Gradually, by talking through his issues, he started to regain control. Once afraid to leave the house, Harriman, along with his partner, cashed in his retirement funds and bought the 7,500-foot space near Loring Park that would eventually become their brewery.

Asked why he decided to wait before going public with his struggle, well: “‘Anxious guy opens suicide awareness taproom!’” Harriman laughs in his best TV news anchor voice. “Nobody would come to that, I don’t think. And that’s part of the problem with our culture. But I chose the name because I want to help fight the stigma that exists in our country. I view that as part of my responsibility in picking the name.”

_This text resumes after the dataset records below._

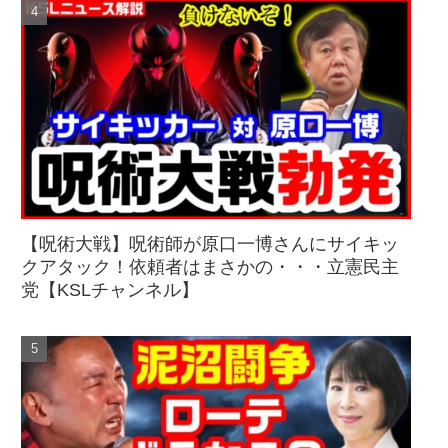
【呪術大戦】呪術師が原口一博さんにサイキッ
クアタック！依頼者はまさかの・・・立憲民主
党【KSLチャンネル】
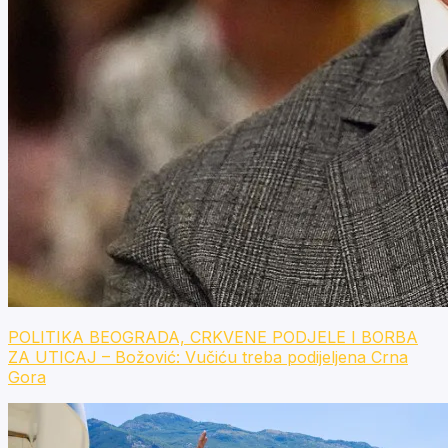
POLITIKA BEOGRADA, CRKVENE PODJELE I BORBA
ZA UTICAJ – Božović: Vučiću treba podijeljena Crna
Gora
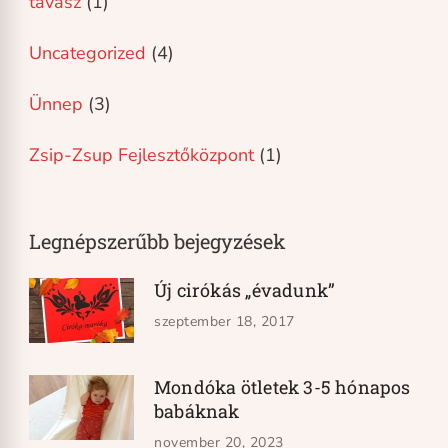
tavasz
(1)
Uncategorized
(4)
Ünnep
(3)
Zsip-Zsup Fejlesztőközpont
(1)
Legnépszerűbb bejegyzések
Új cirókás „évadunk”
szeptember 18, 2017
Mondóka ötletek 3-5 hónapos
babáknak
november 20, 2023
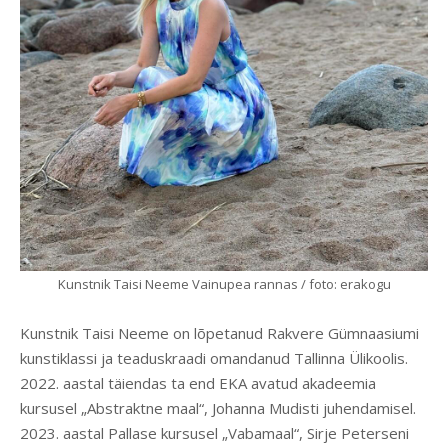
Kunstnik Taisi Neeme Vainupea rannas / foto: erakogu
Kunstnik Taisi Neeme on lõpetanud Rakvere Gümnaasiumi
kunstiklassi ja teaduskraadi omandanud Tallinna Ülikoolis.
2022. aastal täiendas ta end EKA avatud akadeemia
kursusel „Abstraktne maal“, Johanna Mudisti juhendamisel.
2023. aastal Pallase kursusel „Vabamaal“, Sirje Peterseni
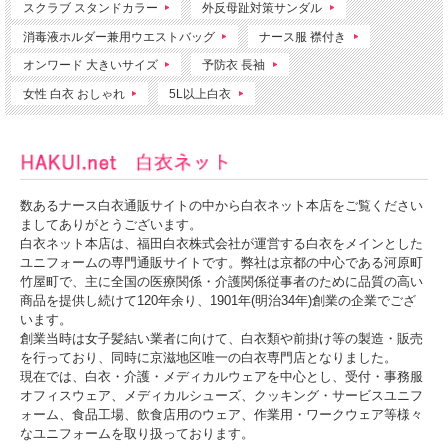
スクラブ スタンドカラー
外反母趾対策サンダル
消毒液ホルダー兼用ウエストバッグ
ナース服 襟付き
オンワード 大きいサイズ
予防衣 長袖
女性 白衣 おしゃれ
5L以上白衣
数あるナース白衣通販サイトの中から白衣ネット本店をご覧ください
ましてありがとうございます。
白衣ネット本店は、福田白衣株式会社が運営する白衣をメインとした
ユニフォームの専門通販サイトです。弊社は京都の中心である河原町
竹屋町で、主に全国の医療関係・介護関係従事者のために品質の高い
商品を提供し続けて120年余り、1901年(明治34年)創業の企業でござ
います。
創業当時は女子髪結い業者に向けて、白衣類や前掛け等の製造・販売
を行っており、同時に京滋地区唯一の白衣専門店となりました。
現在では、白衣・介護・メディカルウェアを中心とし、受付・事務服
オフィスウェア、メディカルシューズ、クッキング・サービスユニフ
ォーム、食品工場、飲食店用のウェア、作業用・ワークウェア等様々
なユニフォームを取り扱っております。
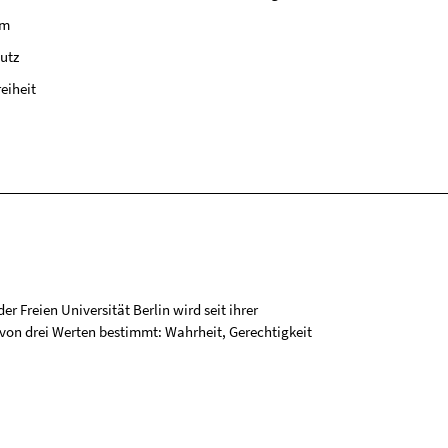
um
utz
reiheit
r Freien Universität Berlin wird seit ihrer
on drei Werten bestimmt: Wahrheit, Gerechtigkeit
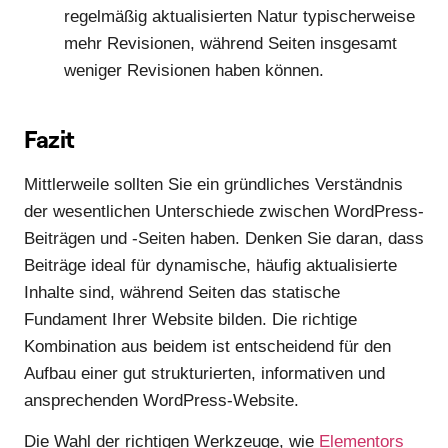
regelmäßig aktualisierten Natur typischerweise
mehr Revisionen, während Seiten insgesamt
weniger Revisionen haben können.
Fazit
Mittlerweile sollten Sie ein gründliches Verständnis
der wesentlichen Unterschiede zwischen WordPress-
Beiträgen und -Seiten haben. Denken Sie daran, dass
Beiträge ideal für dynamische, häufig aktualisierte
Inhalte sind, während Seiten das statische
Fundament Ihrer Website bilden. Die richtige
Kombination aus beidem ist entscheidend für den
Aufbau einer gut strukturierten, informativen und
ansprechenden WordPress-Website.
Die Wahl der richtigen Werkzeuge, wie
Elementors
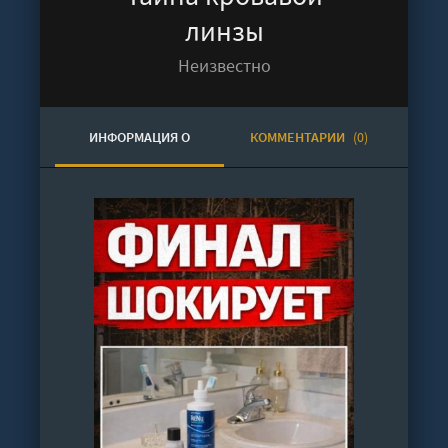
линзы
Неизвестно
ИНФОРМАЦИЯ О
КОММЕНТАРИИ
(0)
АУДИОКНИГЕ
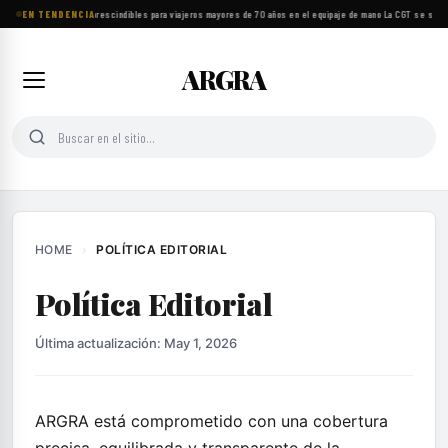
EN TENDENCIA
Ocho objetos imprescindibles para viajeros mayores de 70 años en el equipaje de mano
·
La CGT se suma 
ARGRA
HOME
›
POLÍTICA EDITORIAL
Política Editorial
Última actualización: May 1, 2026
ARGRA está comprometido con una cobertura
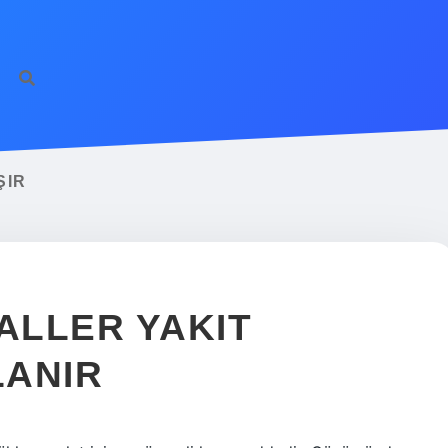
ŞIR
ALLER YAKIT
LANIR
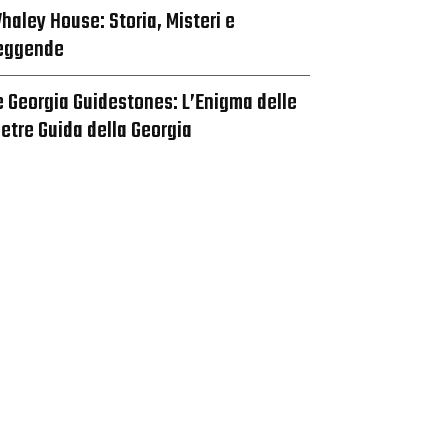
haley House: Storia, Misteri e
eggende
e Georgia Guidestones: L’Enigma delle
ietre Guida della Georgia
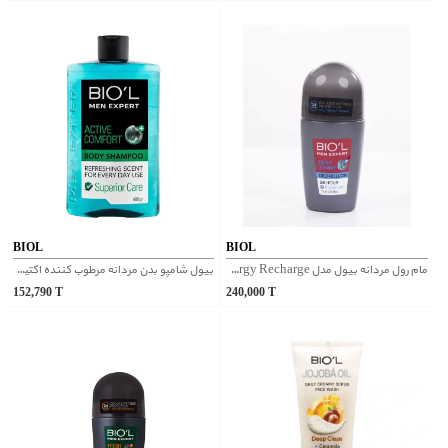
BIOL
BIOL
مام رول مردانه بیول مدل Energy Recharge
بیول شامپو بدن مردانه مرطوب کننده اکتیو کامفورت
152,790
T
240,000
T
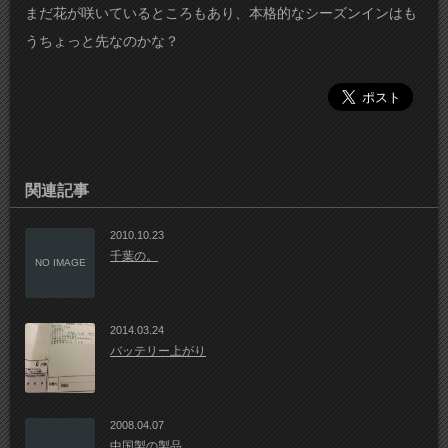
まだ花が咲いているところもあり、本格的なシーズンインはも
うちょっと先なのかな？
関連記事
2010.10.23
千葉の。
NO IMAGE
2014.03.24
バッテリー上がり
2008.04.07
中国製の製品。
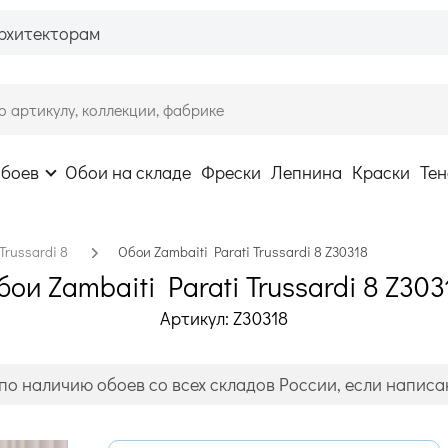
рхитекторам
обоев
Обои на складе
Фрески
Лепнина
Краски
Тен
Trussardi 8
Обои Zambaiti Parati Trussardi 8 Z30318
бои Zambaiti Parati Trussardi 8 Z303
Артикул: Z30318
по наличию обоев со всех складов России, если написан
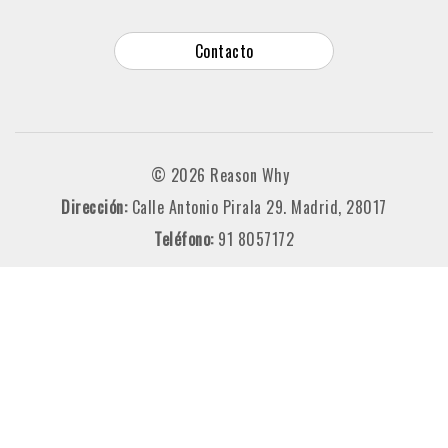
Contacto
© 2026 Reason Why
Dirección:
Calle Antonio Pirala 29. Madrid, 28017
Teléfono:
91 8057172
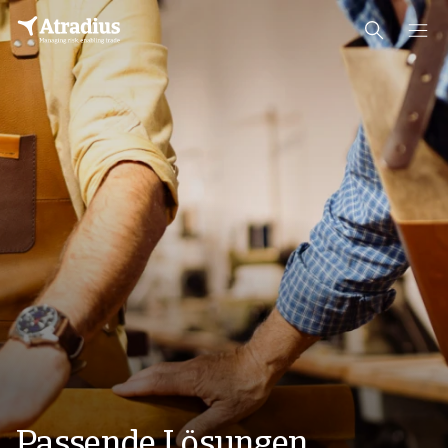
Passende Lösungen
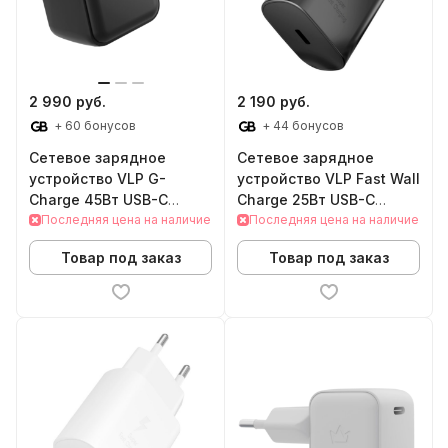
2 990 руб.
2 190 руб.
+ 60 бонусов
+ 44 бонусов
Сетевое зарядное
Сетевое зарядное
устройство VLP G-
устройство VLP Fast Wall
Charge 45Вт USB-C
Charge 25Вт USB-C
(Black)
Последняя цена на наличие
(Black)
Последняя цена на наличие
Товар под заказ
Товар под заказ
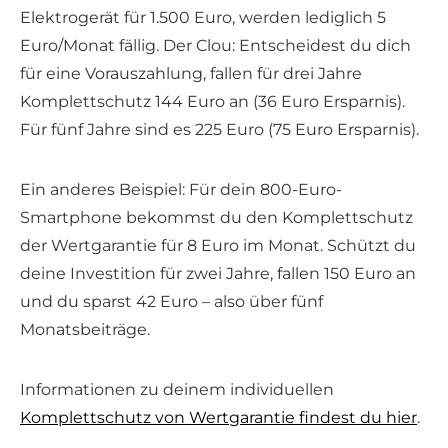
Elektrogerät für 1.500 Euro, werden lediglich 5
Euro/Monat fällig. Der Clou: Entscheidest du dich
für eine Vorauszahlung, fallen für drei Jahre
Komplettschutz 144 Euro an (36 Euro Ersparnis).
Für fünf Jahre sind es 225 Euro (75 Euro Ersparnis).
Ein anderes Beispiel: Für dein 800-Euro-
Smartphone bekommst du den Komplettschutz
der Wertgarantie für 8 Euro im Monat. Schützt du
deine Investition für zwei Jahre, fallen 150 Euro an
und du sparst 42 Euro – also über fünf
Monatsbeiträge.
Informationen zu deinem individuellen
Komplettschutz von Wertgarantie findest du hier
.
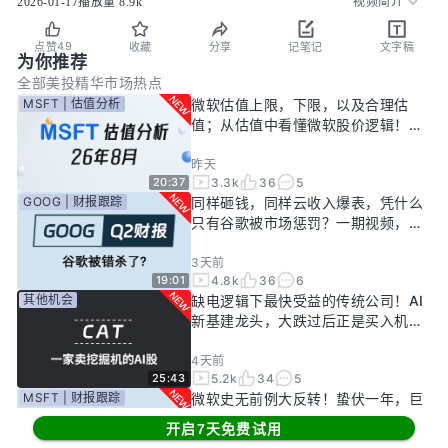
2026-01-17
播放量
8.9k
视频简介
49
点赞
收藏
分享
记笔记
文字稿
为你推荐
全部
美投精华
市场热点
MSFT | 估值分析
微软估值上限，下限，以及合理估
值；从估值中看懂微软股价逻辑！
——26年8月
昨天
3.3k
36
5
20:37
GOOG | 财报跟踪
同样砸钱，同样云收入爆表，凭什么
只有谷歌被市场惩罚？一期视频，告
诉你谷歌真正的投资回报率有多高！
3天前
4.8k
36
6
19:01
其他机会
缺电逻辑下最快受益的传统公司！AI
新基建龙头，大跌过后正是买入机
会？
4天前
5.2k
34
5
25:43
MSFT | 财报跟踪
微软史无前例大反转！蛰伏一年，巨
头终于准备好起飞了？
开启7天免费试用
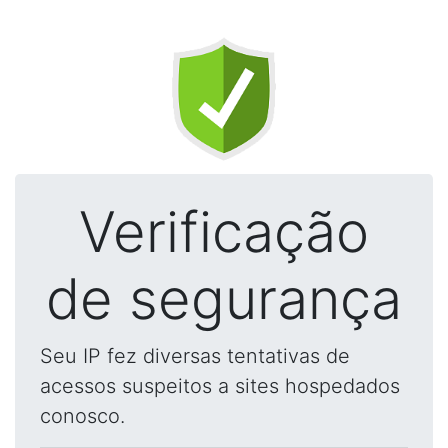
Verificação
de segurança
Seu IP fez diversas tentativas de
acessos suspeitos a sites hospedados
conosco.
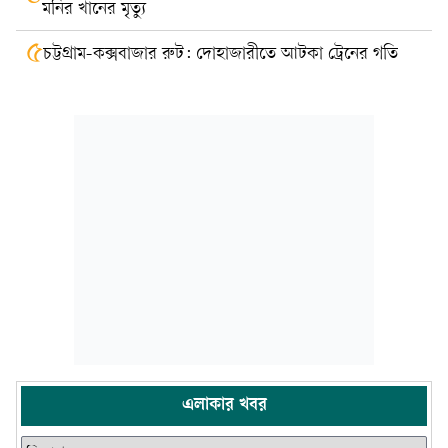
মনির খানের মৃত্যু
৫
চট্টগ্রাম-কক্সবাজার রুট: দোহাজারীতে আটকা ট্রেনের গতি
এলাকার খবর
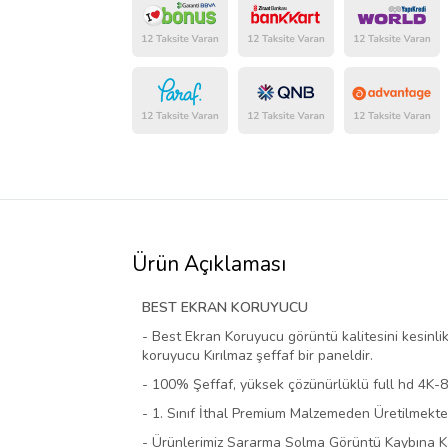
Ürün Açıklaması
BEST EKRAN KORUYUCU
- Best Ekran Koruyucu görüntü kalitesini kesinli
koruyucu Kırılmaz şeffaf bir paneldir.
- 100% Şeffaf, yüksek çözünürlüklü full hd 4K-
- 1. Sınıf İthal Premium Malzemeden Üretilmekted
- Ürünlerimiz Sararma Solma Görüntü Kaybına Kar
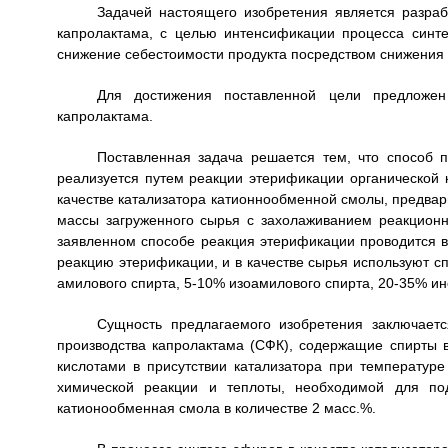
Задачей настоящего изобретения является разраб
капролактама, с целью интенсификации процесса син
снижение себестоимости продукта посредством снижения 
Для достижения поставленной цели предложен
капролактама.
Поставленная задача решается тем, что способ 
реализуется путем реакции этерификации органической 
качестве катализатора катионнообменной смолы, предвари
массы загруженного сырья с захолаживанием реакционн
заявленном способе реакция этерификации проводится в
реакцию этерификации, и в качестве сырья используют с
амилового спирта, 5-10% изоамилового спирта, 20-35% и
Сущность предлагаемого изобретения заключает
производства капролактама (СФК), содержащие спирты в
кислотами в присутствии катализатора при температуре
химической реакции и теплоты, необходимой для под
катионообменная смола в количестве 2 масс.%.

Today, he’s trying to be upfront about it. In May, Harriman invited Gilmartin to the Sisyphus stage for a live taping of Mental Illness Happy Hour. Seated in front of 80-plus people, in the room he says wouldn’t exist without the podcast, Harriman first spoke about his challenges publicly. Around the same time, he quietly updated the Sisyphus website. If you head to the brewery’s “About” page looking for the hours or address, you’ll instead find a 700-word essay from Harriman in which he muses on Camus, depression, and how we can make the most of our time here on earth.

And earlier this year, Sisyphus brewed a charity beer—“For NAMI, Nah Mean??”—to benefit the Minnesota chapter of the National Alliance on Mental Illness, a grassroots advocacy group that provides education, support, and health services to those who are struggling with mental illness and to their families. “There were just tons of people coming up to us when we tapped that beer: ‘Thank you for doing this,’ ‘This is so unexpected from a taproom,’” Harriman says.

Sisyphus isn’t the only area brewery working to end the stigma surrounding mental health. Last year, Fulton released Grog, a New England IPA honoring employee Greg Sincheff, who lost his battle with depression in November 2016. A dollar from each taproom sale of the brew—which returned this year under a new name, Specter—went to the American Foundation for Suicide Prevention.

“Everybody knows somebody, right?” Harriman asks. “The more that people talk about it, the better it’s going to get over time.” It’s why he’s no longer shy about sharing his own journey, why Gilmartin will be back in April for another podcast taping, something they hope to do twice a year. And his essay isn’t going anywhere.

“Sisyphus is each of us. The rock is the absurdity of the universe. The confrontation between the meaninglessness of a single life in an infinite universe,” he writes. “There is so much to humanity that gets lost in the scale of the universe. There is music, love, laughter, food, dancing, and of course, beer.”